A second difference between the two models lies in whether consumer or producer interests are privileged. For liberals, consumers are king. The ultimate objective of economic policy is to increase households’ consumption potential, which requires giving them unhindered access to the cheapest-possible goods and services.

Mercantilists, by contrast, emphasize the productive side of the economy. For them, a sound economy requires a sound production structure. And consumption needs to be underpinned by high employment at adequate wages.

These different models have predictable implications for international economic policies. The logic of the liberal approach is that the economic benefits of trade arise from imports: the cheaper the imports, the better, even if the result is a trade deficit. Mercantilists, however, view trade as a means of supporting domestic production and employment, and prefer to spur exports rather than imports.

Today’s China is the leading bearer of the mercantilist torch, though Chinese leaders would never admit it  – too much opprobrium still attaches to the term.

I have three things to add.

First, states around the world including in the West, and especially America, have massively adopted corporatist domestic policies, even while spouting the rhetoric of free trade and economic liberalism publicly. One only has to look at the growth trend in American Federal spending to see that America has drifted further and further and further away from its free market rhetoric, and toward a centrally planned economy.

Second, the key difference between a free market economy, and a corporatist command economy is the misallocation of capital by the central planning process. While mercantile economies can be hugely productive, the historic tendency in the long run has been toward the command economies — which allocate capital based on the preferences of the central planner — being out-innovated and out-grown by the dynamic free market economies, which allocate capital based on the spending preferences of consumers in the wider economy.

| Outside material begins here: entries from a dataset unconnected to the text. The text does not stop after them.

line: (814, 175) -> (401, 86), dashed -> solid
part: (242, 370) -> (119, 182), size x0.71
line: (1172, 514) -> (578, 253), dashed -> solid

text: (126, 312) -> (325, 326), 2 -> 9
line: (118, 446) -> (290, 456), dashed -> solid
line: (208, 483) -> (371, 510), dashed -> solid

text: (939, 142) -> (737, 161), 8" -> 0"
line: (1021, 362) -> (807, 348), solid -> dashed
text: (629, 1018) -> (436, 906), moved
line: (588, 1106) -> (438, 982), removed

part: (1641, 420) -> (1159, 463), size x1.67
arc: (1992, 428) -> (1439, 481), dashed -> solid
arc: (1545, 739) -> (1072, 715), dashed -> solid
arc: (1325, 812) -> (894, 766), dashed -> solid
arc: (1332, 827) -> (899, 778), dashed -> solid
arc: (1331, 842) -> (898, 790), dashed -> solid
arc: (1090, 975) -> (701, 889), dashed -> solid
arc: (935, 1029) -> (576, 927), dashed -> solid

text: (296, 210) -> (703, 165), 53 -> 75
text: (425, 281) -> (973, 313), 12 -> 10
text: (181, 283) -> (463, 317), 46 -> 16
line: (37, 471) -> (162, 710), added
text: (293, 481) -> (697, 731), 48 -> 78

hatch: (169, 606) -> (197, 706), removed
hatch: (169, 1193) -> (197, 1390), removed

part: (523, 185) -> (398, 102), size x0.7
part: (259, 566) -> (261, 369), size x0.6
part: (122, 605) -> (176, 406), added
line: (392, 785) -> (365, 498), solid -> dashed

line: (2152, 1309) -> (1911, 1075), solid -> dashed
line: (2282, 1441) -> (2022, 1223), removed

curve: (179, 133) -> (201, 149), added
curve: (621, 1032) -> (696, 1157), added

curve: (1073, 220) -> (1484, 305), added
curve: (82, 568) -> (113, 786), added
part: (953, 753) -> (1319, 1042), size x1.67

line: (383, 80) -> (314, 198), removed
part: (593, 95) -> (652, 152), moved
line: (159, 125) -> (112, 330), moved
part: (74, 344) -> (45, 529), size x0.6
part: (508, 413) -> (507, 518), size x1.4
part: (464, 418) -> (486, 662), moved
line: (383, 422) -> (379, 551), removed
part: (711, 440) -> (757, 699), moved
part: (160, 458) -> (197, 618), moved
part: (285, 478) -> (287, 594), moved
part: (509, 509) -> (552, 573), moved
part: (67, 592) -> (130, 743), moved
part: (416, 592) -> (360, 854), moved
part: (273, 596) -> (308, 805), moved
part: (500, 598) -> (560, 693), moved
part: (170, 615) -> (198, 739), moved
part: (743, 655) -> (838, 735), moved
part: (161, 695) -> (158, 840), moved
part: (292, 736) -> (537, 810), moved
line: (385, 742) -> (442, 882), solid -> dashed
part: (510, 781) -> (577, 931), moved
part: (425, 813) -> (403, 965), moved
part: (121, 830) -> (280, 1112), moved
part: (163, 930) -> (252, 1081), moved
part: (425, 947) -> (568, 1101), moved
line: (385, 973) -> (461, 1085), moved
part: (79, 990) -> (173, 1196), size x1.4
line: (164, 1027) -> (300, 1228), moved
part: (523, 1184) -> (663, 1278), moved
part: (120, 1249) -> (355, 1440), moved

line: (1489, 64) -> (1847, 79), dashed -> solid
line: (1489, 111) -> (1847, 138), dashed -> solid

Third, these two facts taken together mean that the inherent long-term advantage of the free market system — and by implication, of the United States over the BRICs — has to some degree been eradicated. This means that the competition is now over who can run the most successful corporatist-mercantilist system. The BRIC nations, particularly China, are committed to domestic production and employment, to domestic supply chains and domestic resource strength. America continues to largely ignore such factors, and allow its productive base to emigrate to other nations. And the production factor in which America still has some significant advantage — design, innovation, and inventions — has been eroded by the fact that the BRIC nations can easily appropriate American designs and innovations, because these designs are now being manufactured predominantly outside of America, and because of (American) communication technologies like the internet. This is the worst of both worlds for America. All of the disadvantages of mercantilism — the rent-seeking corporate-industrial complex, the misallocation of capital through central planning, the fragility of a centralised system — without the advantage of a strong domestic productive base.